This barricade of ignorant assumptions is almost impossible to breach through the use of reason. The important thing to keep in mind is that these ridiculous beliefs were born in emotion, so they have to be dealt with at an emotional level in order to change. Reason is useless against emotional angst.
During the Cold War, liberals and conservatives shared an emotive realm with one another because of the practicality of dealing with a common enemy. When the Cold War ended, the common emotional connection was severed, and the vitriol between the political Left and Right has been escalating ever since.
A Donald Trump victory in November would be an overt declaration that insanity prevails, followed shortly by a nuclear-level fallout of angst when Trump’s voters finally discover that he is egregiously incompetent and has no clue how to put into practice his maniacal agenda to “make America great again.”
A Hillary Clinton victory, which I hope for and expect, is going to result in a misogynistic Fukushima.
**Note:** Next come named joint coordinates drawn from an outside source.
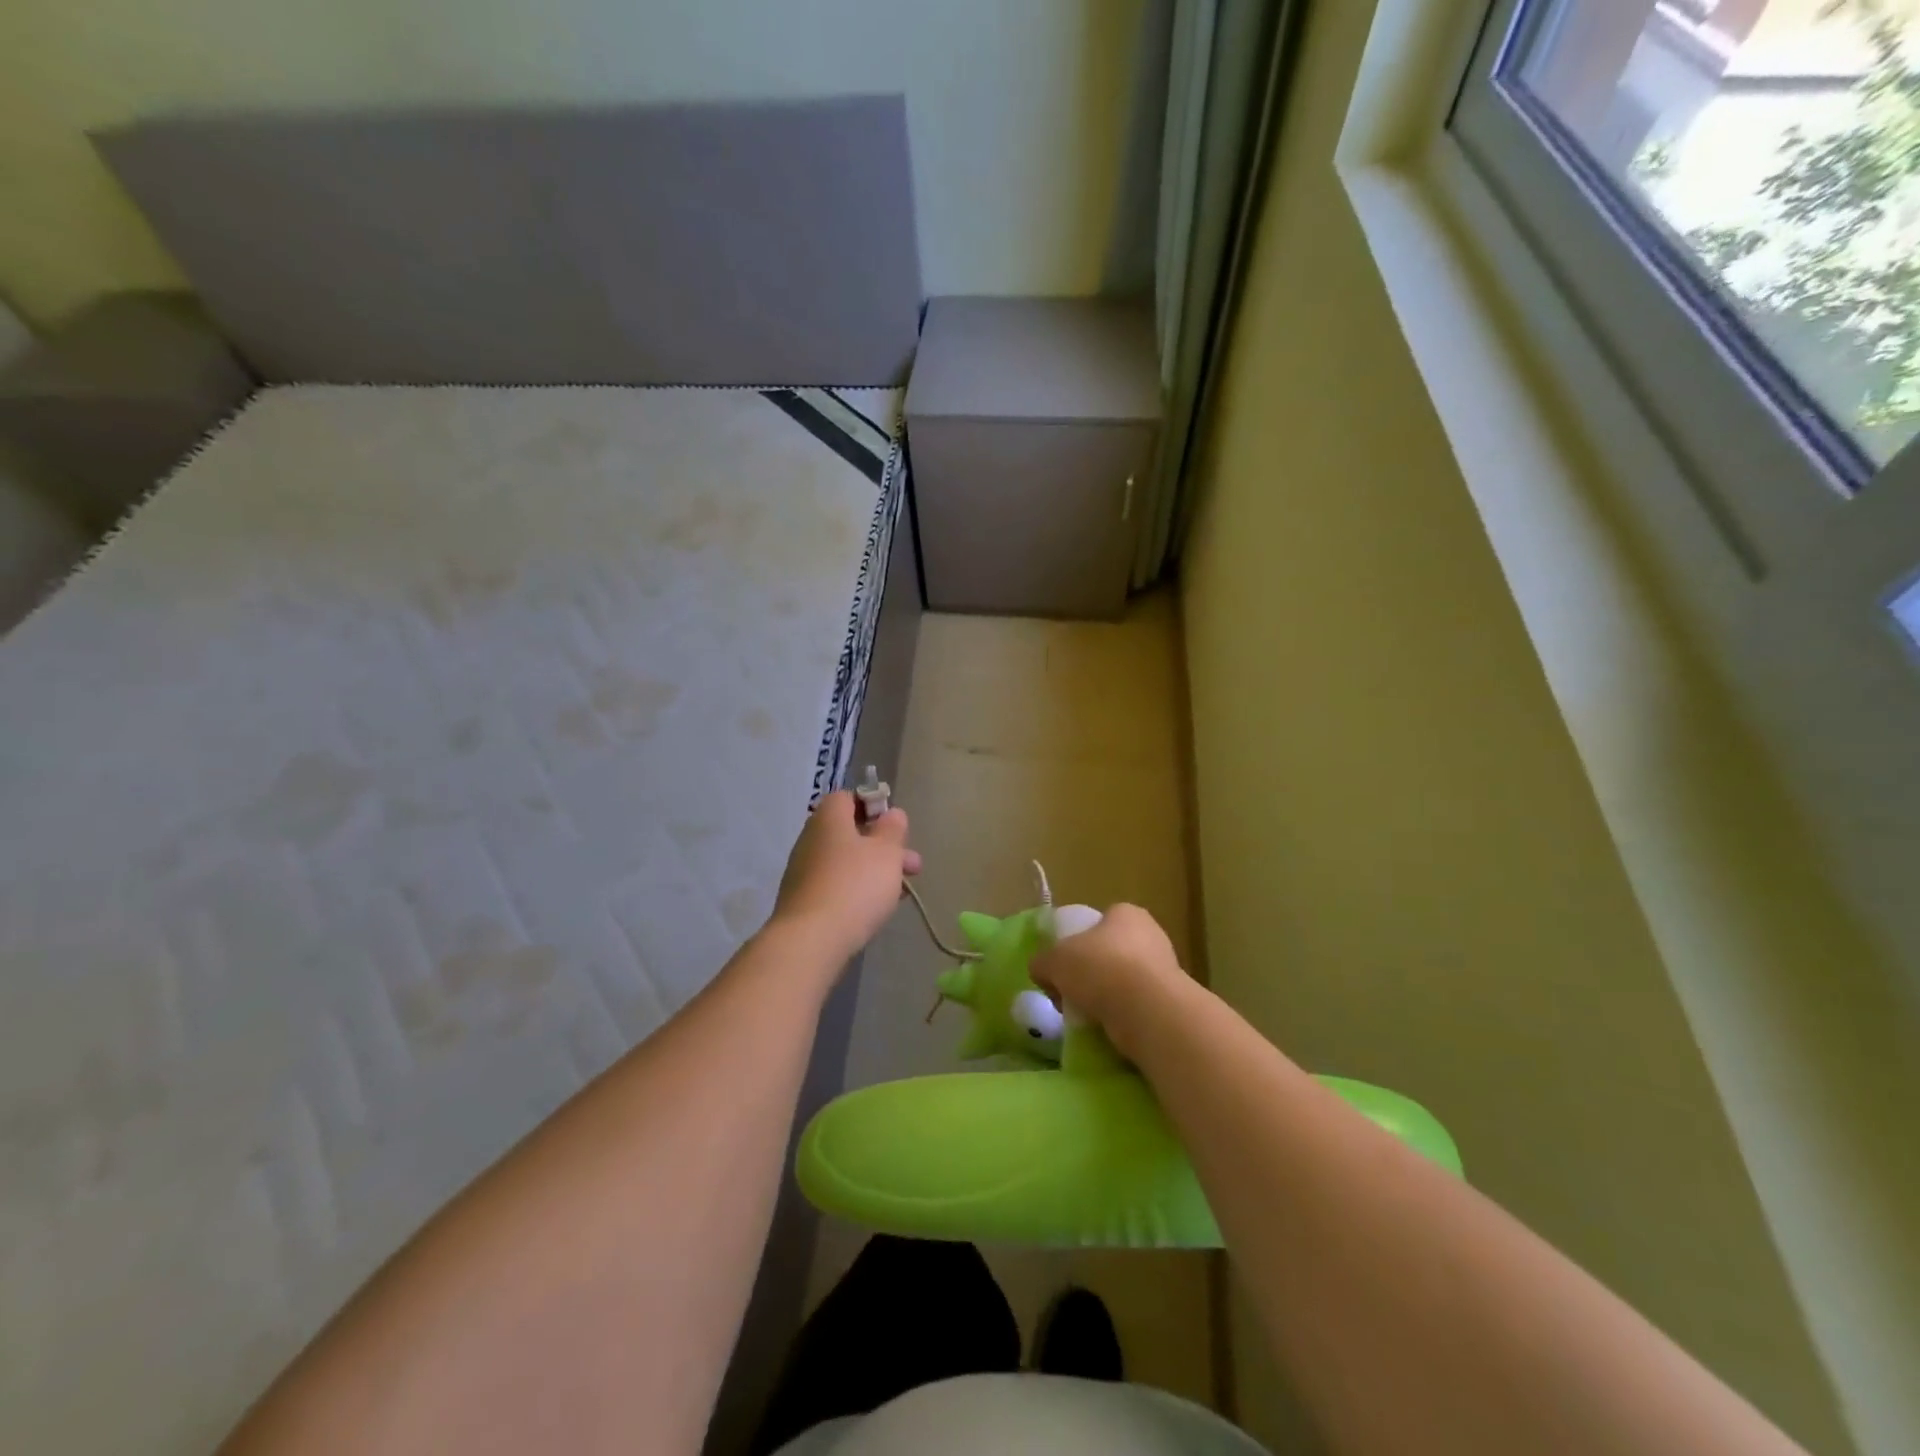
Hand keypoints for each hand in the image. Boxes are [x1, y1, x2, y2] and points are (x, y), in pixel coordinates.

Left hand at [772, 791, 921, 961]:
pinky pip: (836, 886)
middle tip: (912, 865)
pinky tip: (877, 909)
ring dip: (875, 871)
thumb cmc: (855, 885)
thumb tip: (892, 813)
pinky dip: (857, 891)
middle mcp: (811, 839)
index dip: (873, 806)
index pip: (848, 798)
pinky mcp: (804, 901)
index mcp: (828, 819)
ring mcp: (804, 871)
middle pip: (851, 833)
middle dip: (884, 847)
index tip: (895, 825)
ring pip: (847, 862)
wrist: (811, 940)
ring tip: (902, 892)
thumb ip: (893, 829)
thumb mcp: (886, 852)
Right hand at [1031, 903, 1194, 1063]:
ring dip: (1105, 998)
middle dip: (1090, 974)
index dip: (1077, 942)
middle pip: (1110, 953)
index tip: (1063, 967)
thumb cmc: (1100, 968)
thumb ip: (1042, 962)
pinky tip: (1107, 1028)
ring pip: (1123, 982)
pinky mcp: (1170, 1002)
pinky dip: (1120, 1016)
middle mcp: (1151, 935)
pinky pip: (1136, 1007)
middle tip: (1070, 994)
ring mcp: (1166, 970)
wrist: (1147, 1011)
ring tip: (1086, 1016)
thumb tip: (1041, 971)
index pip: (1098, 923)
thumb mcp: (1054, 960)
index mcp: (1126, 913)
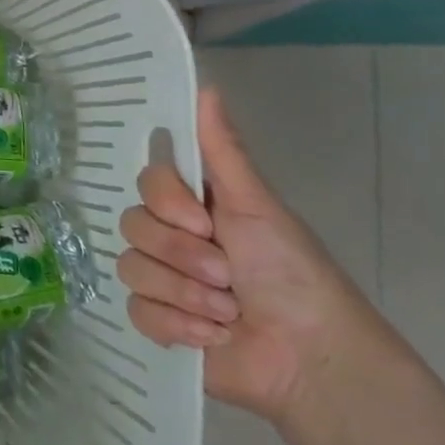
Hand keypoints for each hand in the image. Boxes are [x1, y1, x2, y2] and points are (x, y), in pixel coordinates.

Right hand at [118, 86, 383, 425]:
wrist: (312, 359)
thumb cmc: (293, 274)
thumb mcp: (258, 206)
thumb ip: (224, 151)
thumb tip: (207, 85)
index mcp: (196, 207)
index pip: (147, 183)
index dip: (167, 202)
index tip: (203, 221)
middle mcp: (174, 238)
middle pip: (133, 224)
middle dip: (181, 255)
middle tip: (225, 274)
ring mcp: (164, 281)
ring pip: (132, 268)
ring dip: (184, 293)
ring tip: (227, 312)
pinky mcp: (160, 324)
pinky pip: (137, 310)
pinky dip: (177, 325)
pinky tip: (211, 335)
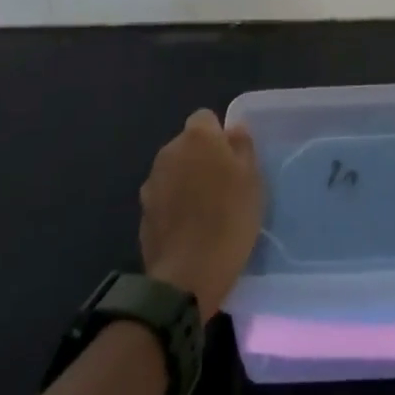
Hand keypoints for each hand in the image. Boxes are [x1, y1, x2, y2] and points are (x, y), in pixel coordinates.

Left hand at [139, 109, 263, 319]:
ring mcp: (151, 183)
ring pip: (174, 171)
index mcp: (196, 137)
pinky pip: (164, 198)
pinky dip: (174, 206)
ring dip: (186, 182)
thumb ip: (242, 147)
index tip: (233, 160)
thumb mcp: (252, 179)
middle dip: (202, 158)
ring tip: (206, 211)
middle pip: (187, 145)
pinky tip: (189, 230)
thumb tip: (234, 129)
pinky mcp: (143, 213)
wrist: (187, 276)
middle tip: (224, 186)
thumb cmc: (229, 219)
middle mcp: (168, 152)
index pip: (205, 118)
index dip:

The big question is the extent and duration of the emotional fallout. Business owners have threated to close their doors if Hillary wins, while white supremacists threaten revolution. How long will it take after the glass ceiling is broken for misogynists to accept the new legitimacy of a woman as president? This is the existential question.
When President Obama was elected, the hope was that racism would subside. Instead there was a backlash. The effect of that election outcome, as the academics explained, was that it actually gave people permission to own their bias. If the same thing happens with misogyny, the question is, for how long and how severe? When will we grow up? Or are we doomed to forever engage in childish tribalism and call it politics?